In which I warm-up for my writing retreat.

scene from today's walk (iphone)

This is me writing a blog post as a warm-up exercise. I'm in Vermont for a few days, squirreled away in a friend's garret for a bit of a writing retreat.

This is me wondering if the Twitter/Facebook update I wrote earlier today counts as writing.

This is me looking out the tall arched window at the bare tree branches, the green hill beyond them, and the line of staunch evergreens on the hill beyond that.

This is me putting one letter in front of another. Earlier today I took a walk in the woods, one foot in front of the other, crunching and bustling the fallen leaves with every step. It was so quiet out there that when I  stopped and stood still, I could hear the carpet of leaves shifting back into position, rebounding from where I had trod. They sounded like Rice Krispies in milk.

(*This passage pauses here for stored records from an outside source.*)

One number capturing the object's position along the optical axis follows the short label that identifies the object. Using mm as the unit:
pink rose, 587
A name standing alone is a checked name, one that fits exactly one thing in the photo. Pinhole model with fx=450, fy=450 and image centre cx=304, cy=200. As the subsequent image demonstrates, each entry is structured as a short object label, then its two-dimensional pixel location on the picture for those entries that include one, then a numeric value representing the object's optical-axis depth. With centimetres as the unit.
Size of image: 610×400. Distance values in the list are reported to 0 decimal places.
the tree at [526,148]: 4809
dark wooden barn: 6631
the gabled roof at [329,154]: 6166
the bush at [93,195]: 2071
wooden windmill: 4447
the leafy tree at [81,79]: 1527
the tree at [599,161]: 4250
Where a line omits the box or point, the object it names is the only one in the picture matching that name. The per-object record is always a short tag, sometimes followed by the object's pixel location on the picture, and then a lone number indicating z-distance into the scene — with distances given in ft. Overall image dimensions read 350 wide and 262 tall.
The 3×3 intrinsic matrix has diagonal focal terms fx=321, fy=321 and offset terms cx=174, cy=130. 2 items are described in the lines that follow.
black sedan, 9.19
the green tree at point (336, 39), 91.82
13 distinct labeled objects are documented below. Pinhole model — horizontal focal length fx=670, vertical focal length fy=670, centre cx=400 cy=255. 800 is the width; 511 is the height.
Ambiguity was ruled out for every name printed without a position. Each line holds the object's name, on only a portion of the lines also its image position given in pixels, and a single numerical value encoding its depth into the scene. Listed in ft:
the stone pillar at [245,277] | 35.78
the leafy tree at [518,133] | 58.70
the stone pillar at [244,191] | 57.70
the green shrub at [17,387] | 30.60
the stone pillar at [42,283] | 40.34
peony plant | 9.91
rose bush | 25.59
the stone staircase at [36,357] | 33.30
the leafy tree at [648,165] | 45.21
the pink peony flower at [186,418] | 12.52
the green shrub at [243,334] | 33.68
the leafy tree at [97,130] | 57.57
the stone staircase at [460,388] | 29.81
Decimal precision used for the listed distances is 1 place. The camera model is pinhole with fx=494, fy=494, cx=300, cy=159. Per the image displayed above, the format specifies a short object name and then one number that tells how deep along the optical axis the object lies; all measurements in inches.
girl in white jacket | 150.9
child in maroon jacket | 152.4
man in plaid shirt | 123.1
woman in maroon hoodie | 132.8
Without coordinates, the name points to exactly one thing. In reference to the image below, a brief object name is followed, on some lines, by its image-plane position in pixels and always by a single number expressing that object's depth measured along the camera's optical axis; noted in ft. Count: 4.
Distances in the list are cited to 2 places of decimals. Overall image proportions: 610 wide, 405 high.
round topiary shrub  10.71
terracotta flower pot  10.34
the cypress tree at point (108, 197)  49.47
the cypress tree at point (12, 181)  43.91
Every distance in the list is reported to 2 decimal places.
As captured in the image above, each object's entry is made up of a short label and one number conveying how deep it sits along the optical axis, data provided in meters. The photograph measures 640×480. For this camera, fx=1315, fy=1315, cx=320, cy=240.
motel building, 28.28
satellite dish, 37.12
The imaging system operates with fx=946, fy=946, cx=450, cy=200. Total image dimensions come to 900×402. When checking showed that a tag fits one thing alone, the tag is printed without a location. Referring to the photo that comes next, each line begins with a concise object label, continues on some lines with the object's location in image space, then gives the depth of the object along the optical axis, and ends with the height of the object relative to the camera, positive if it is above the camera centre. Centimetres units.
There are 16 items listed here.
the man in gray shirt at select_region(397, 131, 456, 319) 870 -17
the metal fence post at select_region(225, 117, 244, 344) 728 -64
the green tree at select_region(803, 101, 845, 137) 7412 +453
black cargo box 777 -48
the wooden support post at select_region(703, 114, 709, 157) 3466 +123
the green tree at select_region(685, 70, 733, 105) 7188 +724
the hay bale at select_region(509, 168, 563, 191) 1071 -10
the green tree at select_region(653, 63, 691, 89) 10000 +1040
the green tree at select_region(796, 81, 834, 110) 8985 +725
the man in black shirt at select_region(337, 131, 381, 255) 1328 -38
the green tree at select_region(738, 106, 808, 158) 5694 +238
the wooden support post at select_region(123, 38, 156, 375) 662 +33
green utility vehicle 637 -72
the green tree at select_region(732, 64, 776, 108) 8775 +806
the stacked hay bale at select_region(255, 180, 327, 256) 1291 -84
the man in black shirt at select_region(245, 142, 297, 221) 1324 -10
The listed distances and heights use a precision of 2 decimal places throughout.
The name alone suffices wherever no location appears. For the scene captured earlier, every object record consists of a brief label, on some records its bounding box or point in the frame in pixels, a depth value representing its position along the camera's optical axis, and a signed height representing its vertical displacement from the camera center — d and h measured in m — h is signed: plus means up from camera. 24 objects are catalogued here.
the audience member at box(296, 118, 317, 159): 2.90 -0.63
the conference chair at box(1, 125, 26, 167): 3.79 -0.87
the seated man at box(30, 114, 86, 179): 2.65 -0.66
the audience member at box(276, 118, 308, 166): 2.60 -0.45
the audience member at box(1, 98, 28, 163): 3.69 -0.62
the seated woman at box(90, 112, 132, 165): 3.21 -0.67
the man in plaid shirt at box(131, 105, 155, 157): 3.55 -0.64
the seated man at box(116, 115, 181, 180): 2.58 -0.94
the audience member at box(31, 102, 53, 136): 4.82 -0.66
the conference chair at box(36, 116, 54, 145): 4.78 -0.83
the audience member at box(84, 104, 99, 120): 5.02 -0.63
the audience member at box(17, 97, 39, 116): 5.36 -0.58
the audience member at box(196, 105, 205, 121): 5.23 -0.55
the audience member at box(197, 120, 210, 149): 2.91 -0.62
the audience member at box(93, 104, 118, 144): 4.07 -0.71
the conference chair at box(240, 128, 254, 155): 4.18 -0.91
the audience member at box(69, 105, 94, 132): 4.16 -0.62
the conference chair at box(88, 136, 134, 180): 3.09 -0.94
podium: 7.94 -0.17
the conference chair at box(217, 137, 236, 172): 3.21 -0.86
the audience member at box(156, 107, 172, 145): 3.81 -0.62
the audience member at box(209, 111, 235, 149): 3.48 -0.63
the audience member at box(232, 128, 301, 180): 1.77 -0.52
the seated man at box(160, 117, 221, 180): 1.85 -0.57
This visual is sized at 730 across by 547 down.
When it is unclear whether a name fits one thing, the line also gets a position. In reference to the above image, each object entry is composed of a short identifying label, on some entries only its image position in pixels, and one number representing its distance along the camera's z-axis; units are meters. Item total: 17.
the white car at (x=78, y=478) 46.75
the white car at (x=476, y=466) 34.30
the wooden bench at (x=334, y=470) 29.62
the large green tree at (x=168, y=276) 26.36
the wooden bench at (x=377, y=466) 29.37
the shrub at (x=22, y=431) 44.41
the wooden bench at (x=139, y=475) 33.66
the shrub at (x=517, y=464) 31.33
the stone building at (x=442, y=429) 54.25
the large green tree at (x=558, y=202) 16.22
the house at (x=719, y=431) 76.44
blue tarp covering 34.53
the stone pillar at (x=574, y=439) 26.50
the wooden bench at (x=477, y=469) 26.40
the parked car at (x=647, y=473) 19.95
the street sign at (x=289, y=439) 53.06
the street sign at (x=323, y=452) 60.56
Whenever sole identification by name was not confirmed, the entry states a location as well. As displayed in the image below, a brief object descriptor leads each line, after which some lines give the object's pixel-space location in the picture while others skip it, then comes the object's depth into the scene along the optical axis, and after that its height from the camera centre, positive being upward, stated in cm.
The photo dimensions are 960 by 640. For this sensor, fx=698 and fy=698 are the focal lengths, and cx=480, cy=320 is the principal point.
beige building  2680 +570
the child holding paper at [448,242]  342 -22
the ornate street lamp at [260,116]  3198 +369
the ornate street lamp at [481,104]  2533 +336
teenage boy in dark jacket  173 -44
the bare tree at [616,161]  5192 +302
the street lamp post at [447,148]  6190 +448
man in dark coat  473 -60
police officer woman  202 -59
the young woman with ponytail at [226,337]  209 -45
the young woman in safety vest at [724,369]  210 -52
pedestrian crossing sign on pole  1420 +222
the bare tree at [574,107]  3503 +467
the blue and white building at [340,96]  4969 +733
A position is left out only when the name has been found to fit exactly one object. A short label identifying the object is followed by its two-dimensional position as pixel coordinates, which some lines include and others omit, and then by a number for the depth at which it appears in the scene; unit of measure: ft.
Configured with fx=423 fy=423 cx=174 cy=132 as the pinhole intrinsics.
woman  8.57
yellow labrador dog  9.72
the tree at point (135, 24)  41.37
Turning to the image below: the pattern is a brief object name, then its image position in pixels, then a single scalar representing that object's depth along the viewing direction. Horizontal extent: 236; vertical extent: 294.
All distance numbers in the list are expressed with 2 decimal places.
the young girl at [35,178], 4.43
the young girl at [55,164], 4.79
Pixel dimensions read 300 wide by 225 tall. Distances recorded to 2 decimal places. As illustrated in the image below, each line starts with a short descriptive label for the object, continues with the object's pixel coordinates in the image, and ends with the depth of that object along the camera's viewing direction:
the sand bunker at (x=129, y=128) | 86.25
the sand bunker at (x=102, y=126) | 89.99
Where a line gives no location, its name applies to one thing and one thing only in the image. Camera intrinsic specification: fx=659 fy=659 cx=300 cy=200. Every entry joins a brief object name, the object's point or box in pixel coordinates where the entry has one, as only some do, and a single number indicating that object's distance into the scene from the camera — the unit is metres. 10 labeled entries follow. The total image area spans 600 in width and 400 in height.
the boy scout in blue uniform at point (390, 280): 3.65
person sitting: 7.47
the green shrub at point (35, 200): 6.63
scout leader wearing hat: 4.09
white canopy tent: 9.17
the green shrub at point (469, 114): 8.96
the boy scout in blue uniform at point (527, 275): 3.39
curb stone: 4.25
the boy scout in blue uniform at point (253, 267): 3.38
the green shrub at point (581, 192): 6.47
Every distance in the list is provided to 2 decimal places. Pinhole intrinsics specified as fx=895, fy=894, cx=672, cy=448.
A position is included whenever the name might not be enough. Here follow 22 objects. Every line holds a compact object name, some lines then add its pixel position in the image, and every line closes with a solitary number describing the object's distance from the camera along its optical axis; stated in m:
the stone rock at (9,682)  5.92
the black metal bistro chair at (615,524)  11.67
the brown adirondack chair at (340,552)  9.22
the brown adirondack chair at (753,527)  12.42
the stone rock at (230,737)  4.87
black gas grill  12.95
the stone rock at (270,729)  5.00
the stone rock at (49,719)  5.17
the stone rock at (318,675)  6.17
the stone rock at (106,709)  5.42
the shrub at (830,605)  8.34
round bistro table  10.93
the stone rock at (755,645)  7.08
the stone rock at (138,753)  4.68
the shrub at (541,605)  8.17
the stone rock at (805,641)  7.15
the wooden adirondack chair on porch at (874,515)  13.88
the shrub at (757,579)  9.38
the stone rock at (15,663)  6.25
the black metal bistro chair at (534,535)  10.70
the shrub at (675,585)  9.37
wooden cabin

This is me wondering if writing retreats are a bad idea. There's too much pressure. But then I remember that I supposedly work well under pressure. Maybe I need to set a specific goal, such as to write a certain number of pages. Then the pressure, I mean the goal, would be measurable and achievable.

This is me thinking about an essay I've been trying to write. It involves a shaman, a Nashville youth pastor with pink hair, and an Eastern Orthodox nun. (I know that sounds like the beginning of a joke.)

This is me noticing that the blue sky beyond the hill of evergreens is deepening to royal denim blue as dusk settles in.

This is me hearing a lamp buzz at regular intervals.

This is me thinking about how lovely the end-of-day words are: dusk, twilight, gloaming.

This me pretending to write. (Am I fooling anyone yet?)

This is me looking at a stack of books and knowing that as important as the practice of reading is to the practice of writing, I can't let myself fall back on it all week long.  Maybe a bargain with myself? For every page I write I can read for 20 minutes?

This is me thinking about dinner. I heard there's going to be pesto. I love pesto.

This is me opening a file and typing, "A shaman, a nun, and a youth pastor walk into a bar."

This is me thinking about the horse riding lesson my friend will give me tomorrow morning. It will be my second time ever on a horse.

This is reminding myself that the writing doesn't have to be any good yet. It just needs to come into existence. One letter in front of another.

This is me hearing a dog bark.

This is me breathing.

This is me hitting publish and setting a level of measurable pressure with a tangible reward: three pages of the shaman/nun/pastor essay, to be written after dinner. And then I can read for an hour.